Google makes Chrome 15% faster on Windows

Google is currently making a concerted effort to make its Chrome browser faster and leaner. The company announced a project to bring down memory usage earlier this month, for example. But it also quietly started work on some other optimizations recently, too, that add up to making Chrome on Windows run about 15 percent faster than before.

Starting with the Chrome 53 release of 64-bit Chrome and version 54 of the 32-bit version, Google started using Microsoft’s so-called Profile Guided Optimization technology to speed up startup times (by 17 percent), new tab page load times (by almost 15 percent), and overall page load times (by 6 percent) in Chrome.

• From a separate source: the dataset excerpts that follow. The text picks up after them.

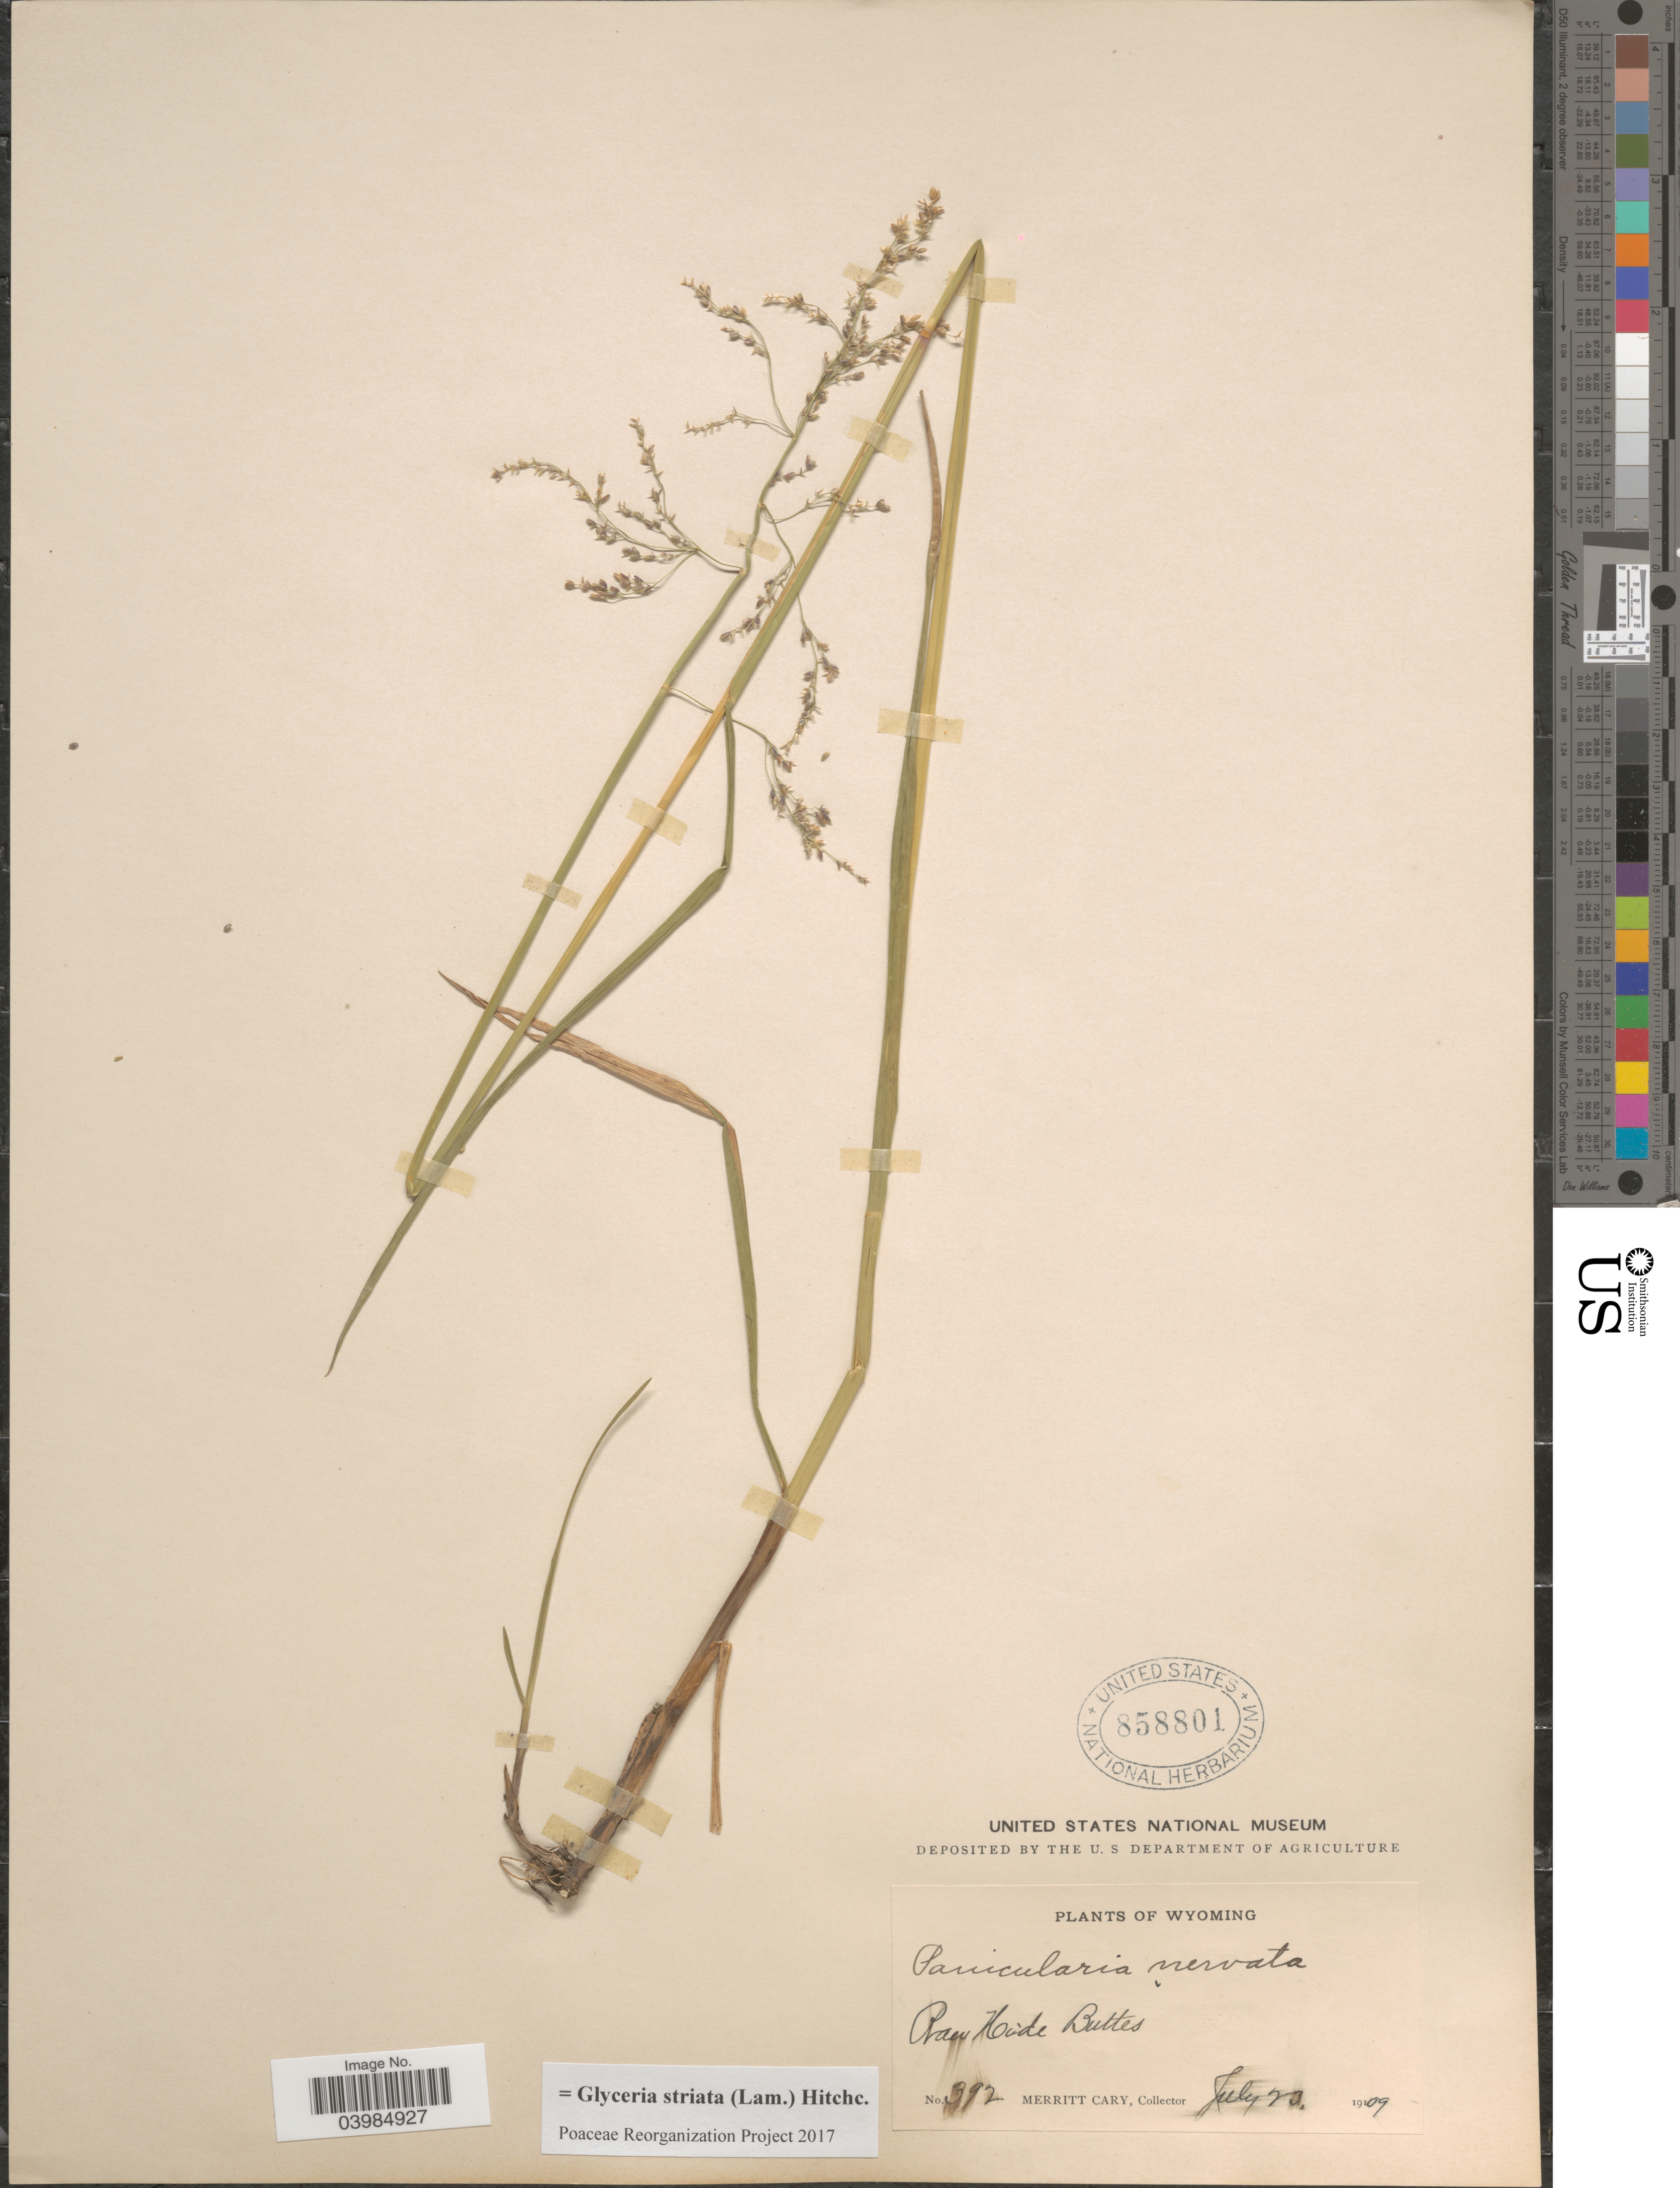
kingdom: Plantae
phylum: Tracheophyta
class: Liliopsida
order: Poales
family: Poaceae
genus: Glyceria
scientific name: Glyceria striata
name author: (Lam.) Hitchc.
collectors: M. Cary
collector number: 392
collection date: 1909-07-23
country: United States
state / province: Wyoming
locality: Raw Hide Buttes.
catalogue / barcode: US 858801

Profile Guided Optimization (PGO) is a feature of Microsoft’s Visual Studio developer tools that measures how users actually interact with an application. It then uses this training data and re-compiles the application with a focus on optimizing the most often used functions of the application.

“Chrome is a huge software project with more than a million functions in its source code,” Google’s Sébastien Marchand explains in today’s announcement. “Not all functions are equal – some are called frequently, while others are rarely used.  PGO uses data from runtime execution that track which functions are most common to guide optimization.”

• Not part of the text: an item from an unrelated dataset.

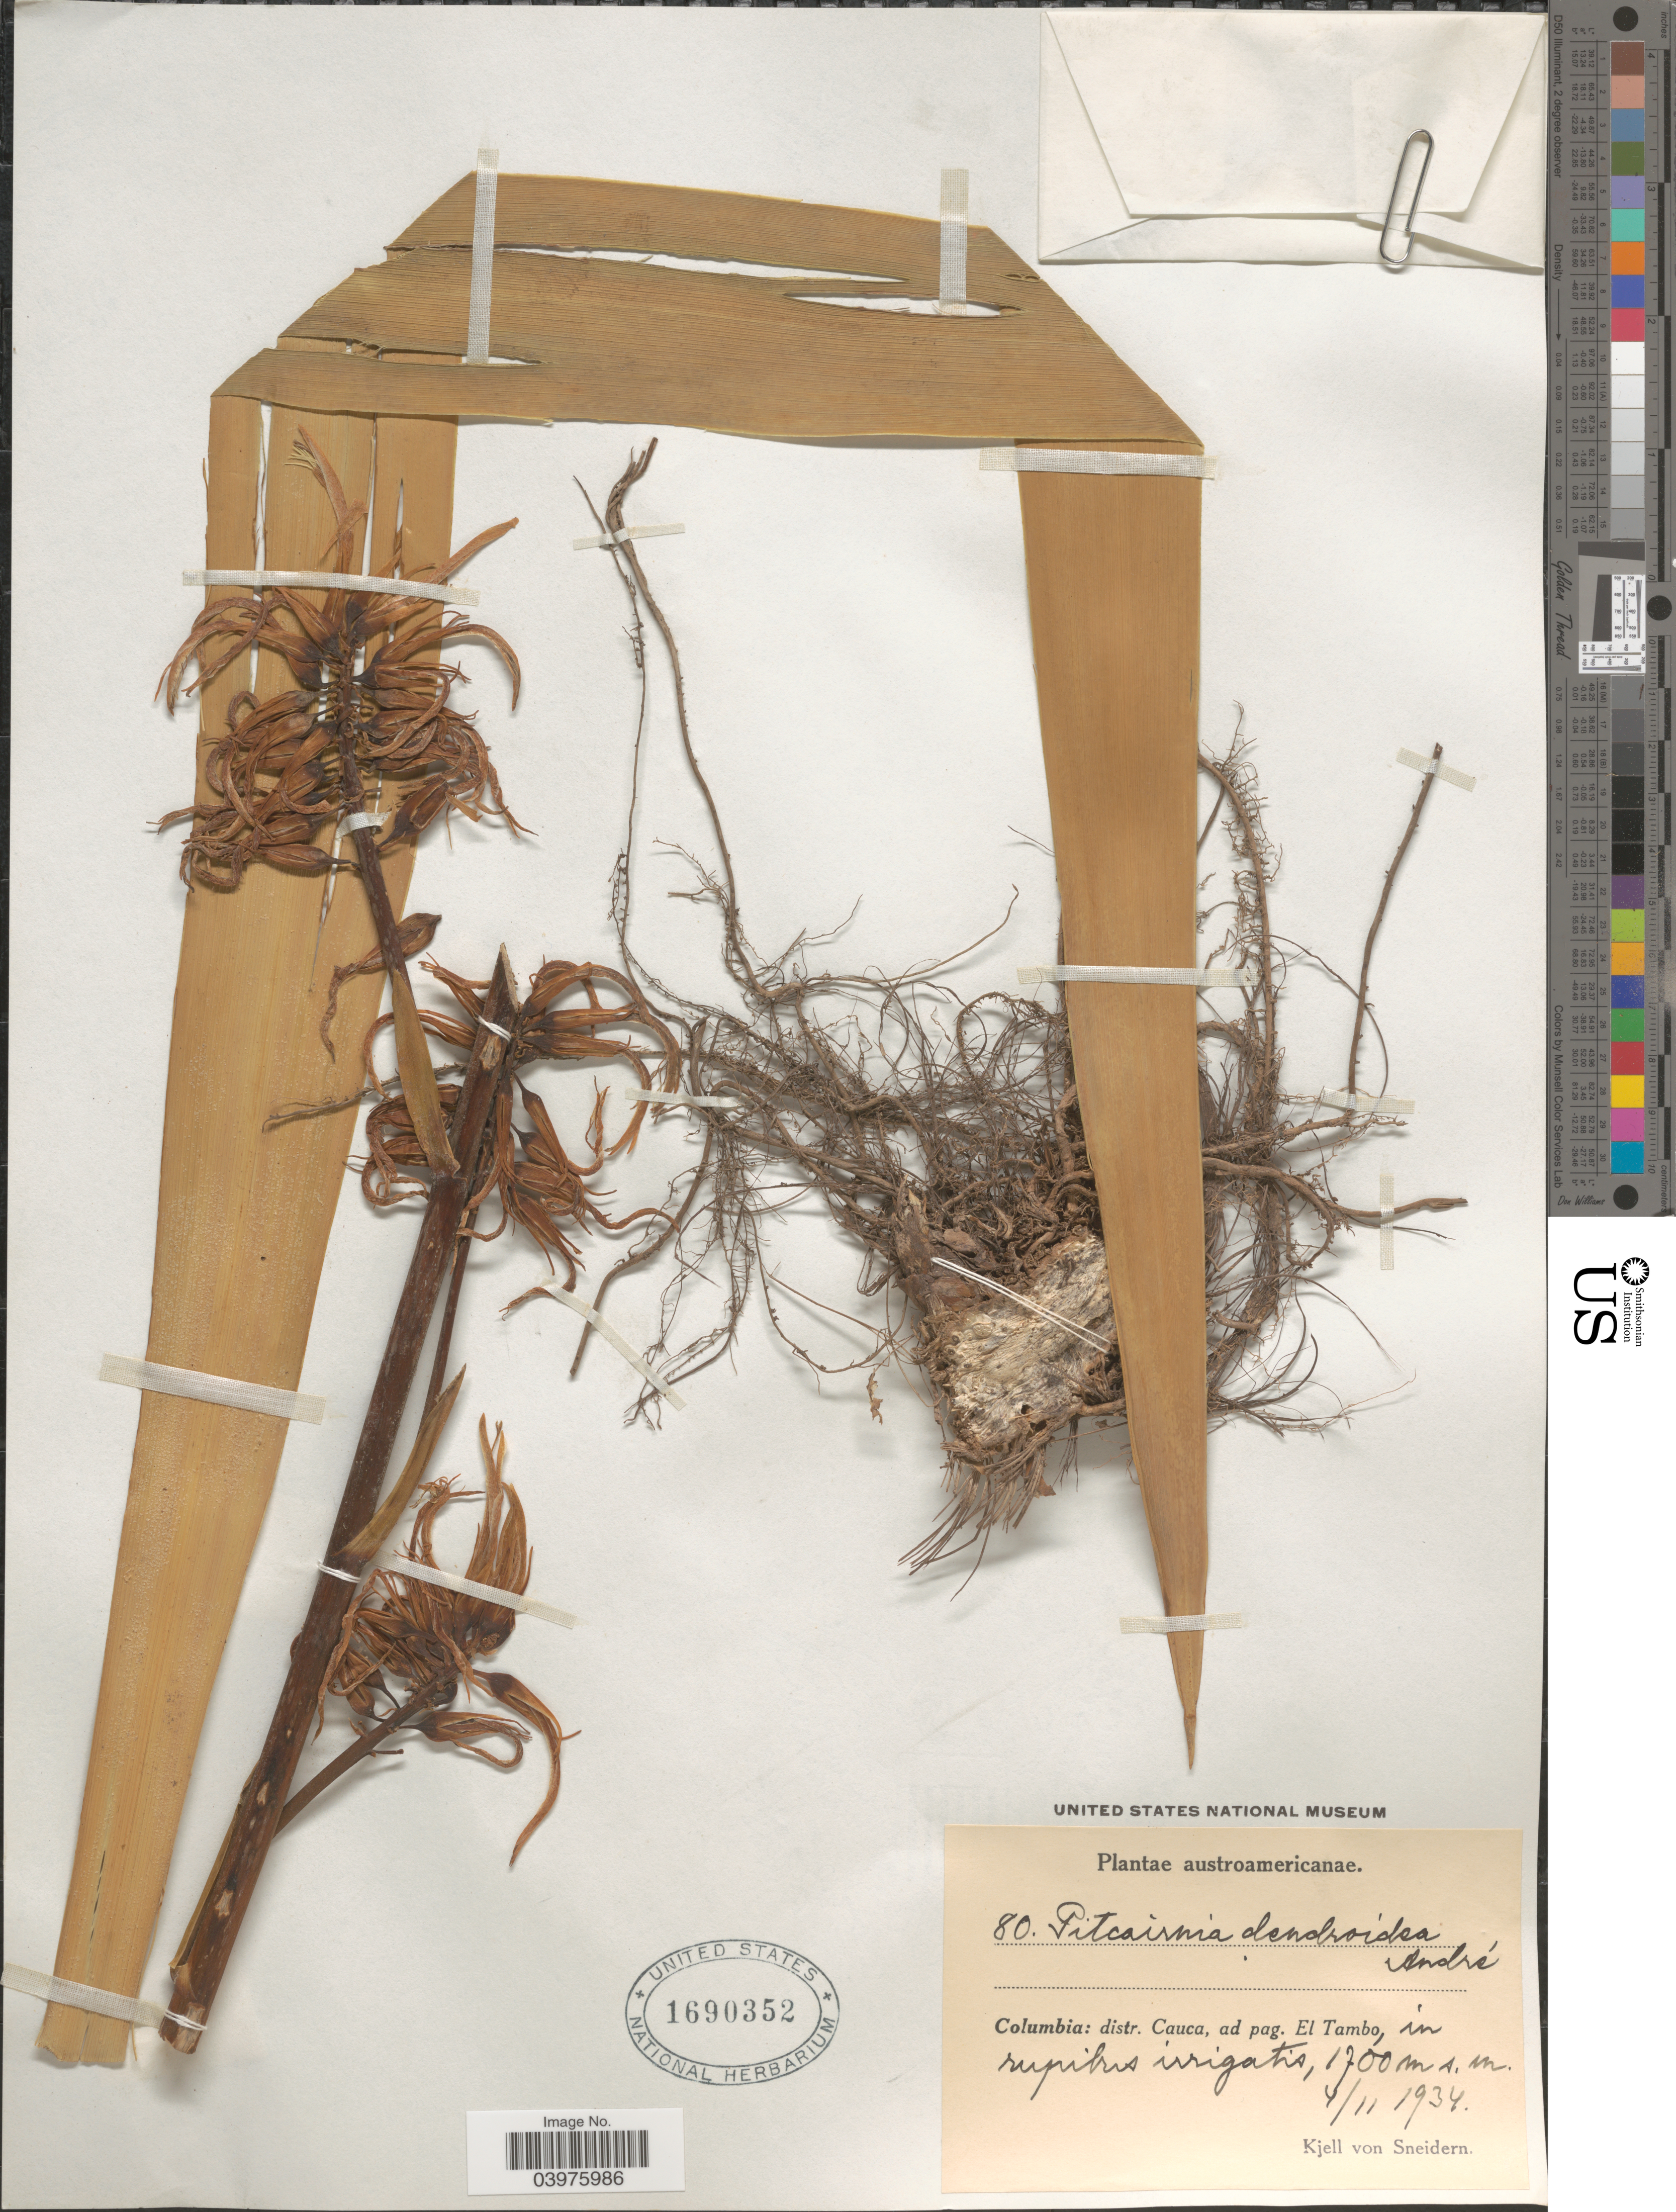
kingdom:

One of the most effective techniques PGO uses to speed up applications is to optimize where in the memory the often-used functions are kept so — at least in the ideal situation — those functions can be kept in the CPU’s fast instruction cache.

You can read all about how PGO works in practice here, but the main takeaway is that Google is still able to squeeze more performance optimizations out of its existing code base for Chrome. Given that PGO isn’t exactly new, though, it does come as a bit of a surprise that the team didn’t use this technique already.